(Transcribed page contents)
###

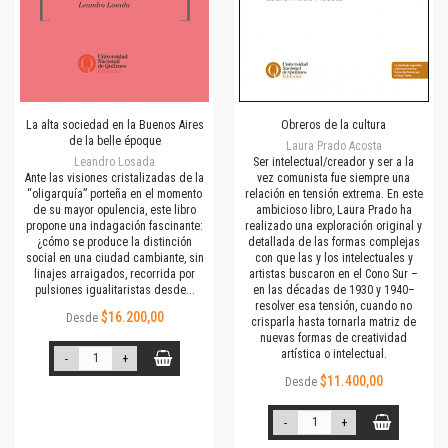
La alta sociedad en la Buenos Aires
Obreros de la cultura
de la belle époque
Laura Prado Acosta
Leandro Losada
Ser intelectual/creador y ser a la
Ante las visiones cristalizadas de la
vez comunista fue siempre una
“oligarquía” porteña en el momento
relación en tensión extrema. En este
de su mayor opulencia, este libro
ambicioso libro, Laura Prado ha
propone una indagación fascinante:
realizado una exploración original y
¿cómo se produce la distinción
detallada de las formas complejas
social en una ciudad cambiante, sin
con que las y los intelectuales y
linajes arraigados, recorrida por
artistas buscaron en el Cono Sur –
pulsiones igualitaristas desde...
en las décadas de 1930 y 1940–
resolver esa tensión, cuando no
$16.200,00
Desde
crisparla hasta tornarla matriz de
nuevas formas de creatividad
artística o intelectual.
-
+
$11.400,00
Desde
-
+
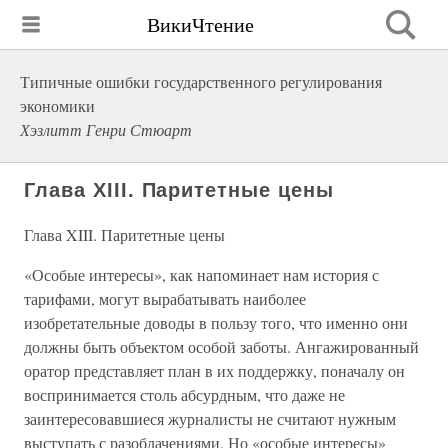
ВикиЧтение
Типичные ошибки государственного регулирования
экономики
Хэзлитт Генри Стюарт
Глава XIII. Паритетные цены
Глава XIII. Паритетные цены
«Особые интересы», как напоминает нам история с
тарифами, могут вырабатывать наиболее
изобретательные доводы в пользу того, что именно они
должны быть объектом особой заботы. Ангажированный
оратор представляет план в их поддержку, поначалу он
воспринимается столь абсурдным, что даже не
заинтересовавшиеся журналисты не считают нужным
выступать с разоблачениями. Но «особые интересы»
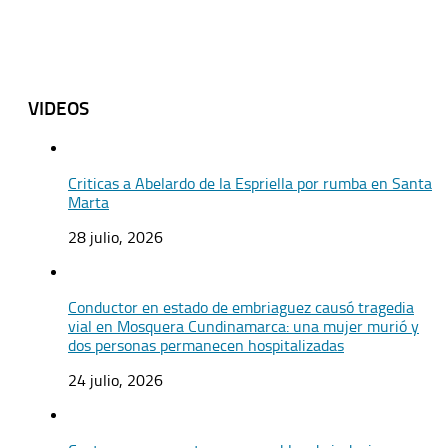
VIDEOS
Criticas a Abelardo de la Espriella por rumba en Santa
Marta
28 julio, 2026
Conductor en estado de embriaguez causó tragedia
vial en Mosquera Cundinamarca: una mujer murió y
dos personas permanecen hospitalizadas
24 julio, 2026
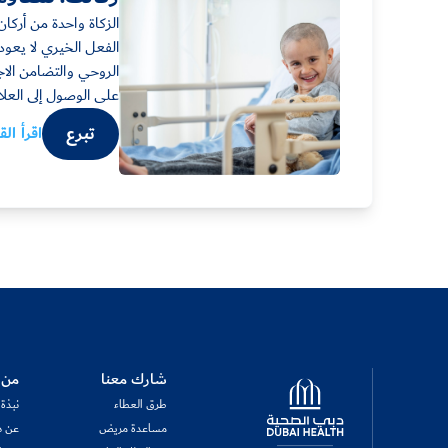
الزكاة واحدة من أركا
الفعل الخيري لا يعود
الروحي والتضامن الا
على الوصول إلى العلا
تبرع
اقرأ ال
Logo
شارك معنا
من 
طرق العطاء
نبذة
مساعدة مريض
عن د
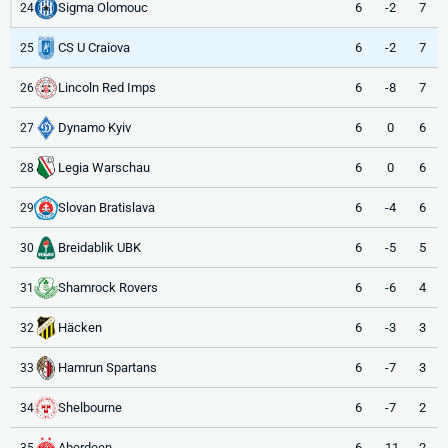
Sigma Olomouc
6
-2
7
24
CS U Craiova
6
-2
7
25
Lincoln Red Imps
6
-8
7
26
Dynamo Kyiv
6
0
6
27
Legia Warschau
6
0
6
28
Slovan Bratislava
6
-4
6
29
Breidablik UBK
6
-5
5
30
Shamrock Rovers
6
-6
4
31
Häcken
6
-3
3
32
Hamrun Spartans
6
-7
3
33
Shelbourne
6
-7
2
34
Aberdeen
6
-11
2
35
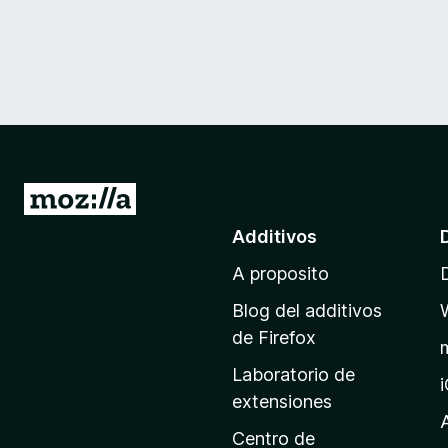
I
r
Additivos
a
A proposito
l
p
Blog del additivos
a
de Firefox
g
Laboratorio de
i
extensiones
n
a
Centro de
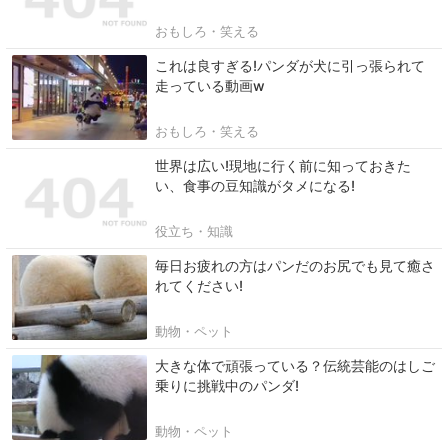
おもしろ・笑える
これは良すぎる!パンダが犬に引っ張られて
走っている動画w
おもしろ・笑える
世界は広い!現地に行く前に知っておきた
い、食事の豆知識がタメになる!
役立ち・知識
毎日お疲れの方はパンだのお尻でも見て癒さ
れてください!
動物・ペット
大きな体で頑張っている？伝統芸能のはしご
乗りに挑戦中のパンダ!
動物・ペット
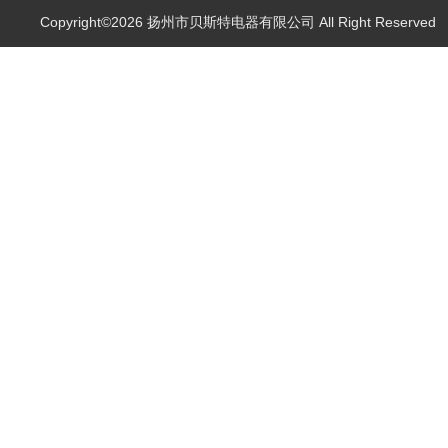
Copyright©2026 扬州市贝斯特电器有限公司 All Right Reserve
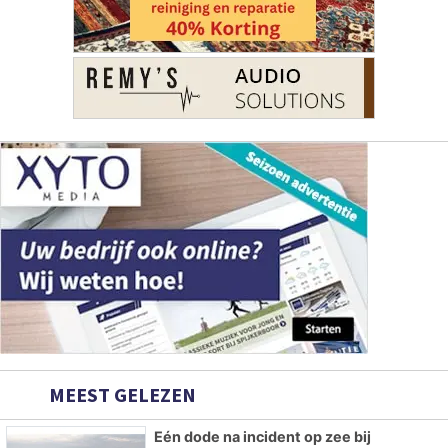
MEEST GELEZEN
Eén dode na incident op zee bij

###

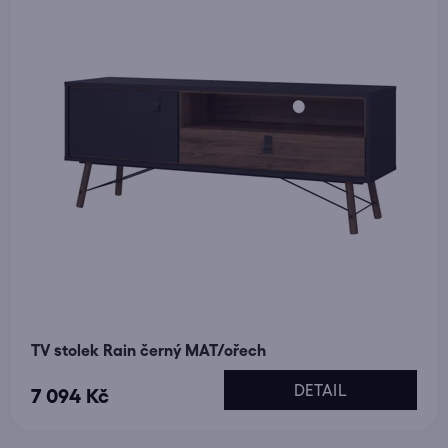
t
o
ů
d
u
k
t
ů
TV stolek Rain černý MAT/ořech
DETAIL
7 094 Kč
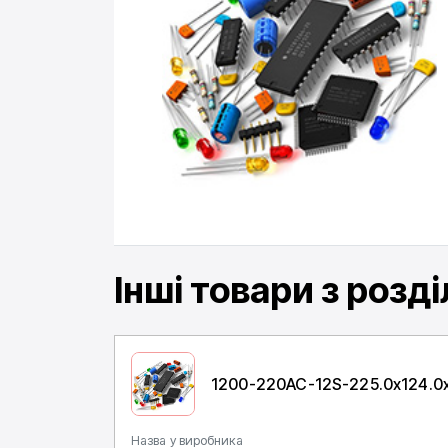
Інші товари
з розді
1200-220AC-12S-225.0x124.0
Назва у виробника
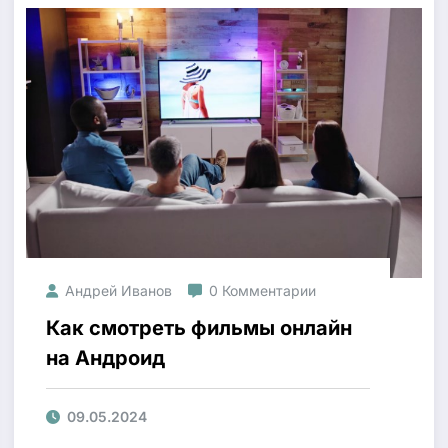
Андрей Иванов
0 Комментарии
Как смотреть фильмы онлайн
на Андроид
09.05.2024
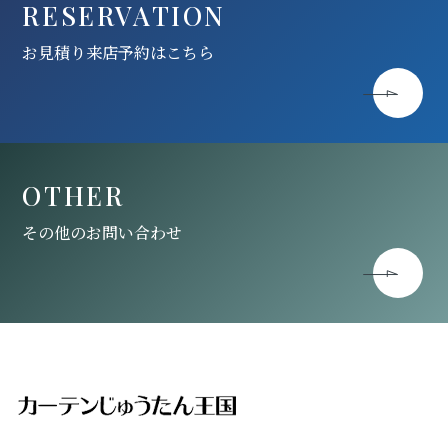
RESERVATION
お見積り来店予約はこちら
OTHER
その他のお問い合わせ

###

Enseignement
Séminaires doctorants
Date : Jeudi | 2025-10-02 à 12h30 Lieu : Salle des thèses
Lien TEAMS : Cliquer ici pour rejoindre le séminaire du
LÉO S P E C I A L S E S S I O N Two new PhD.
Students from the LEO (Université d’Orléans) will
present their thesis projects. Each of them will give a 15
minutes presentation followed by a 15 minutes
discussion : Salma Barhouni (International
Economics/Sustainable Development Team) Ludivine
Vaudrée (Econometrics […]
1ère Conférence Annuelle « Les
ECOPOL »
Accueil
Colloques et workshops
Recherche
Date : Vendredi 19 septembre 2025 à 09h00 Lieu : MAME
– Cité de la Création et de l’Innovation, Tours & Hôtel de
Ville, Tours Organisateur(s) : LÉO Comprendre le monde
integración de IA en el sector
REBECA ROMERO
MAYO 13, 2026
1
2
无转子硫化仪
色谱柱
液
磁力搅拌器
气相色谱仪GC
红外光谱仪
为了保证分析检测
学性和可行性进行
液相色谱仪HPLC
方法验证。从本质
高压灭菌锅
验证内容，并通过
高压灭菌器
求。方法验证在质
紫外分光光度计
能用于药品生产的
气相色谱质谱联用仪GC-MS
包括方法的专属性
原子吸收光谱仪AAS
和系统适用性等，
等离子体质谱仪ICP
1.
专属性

###

*Your objective*
Every line in the records above that contains the word "will" is to be copied out.

*Worked solution*
Students from the LEO (Université d’Orléans) will
present their thesis projects. Each of them will give a 15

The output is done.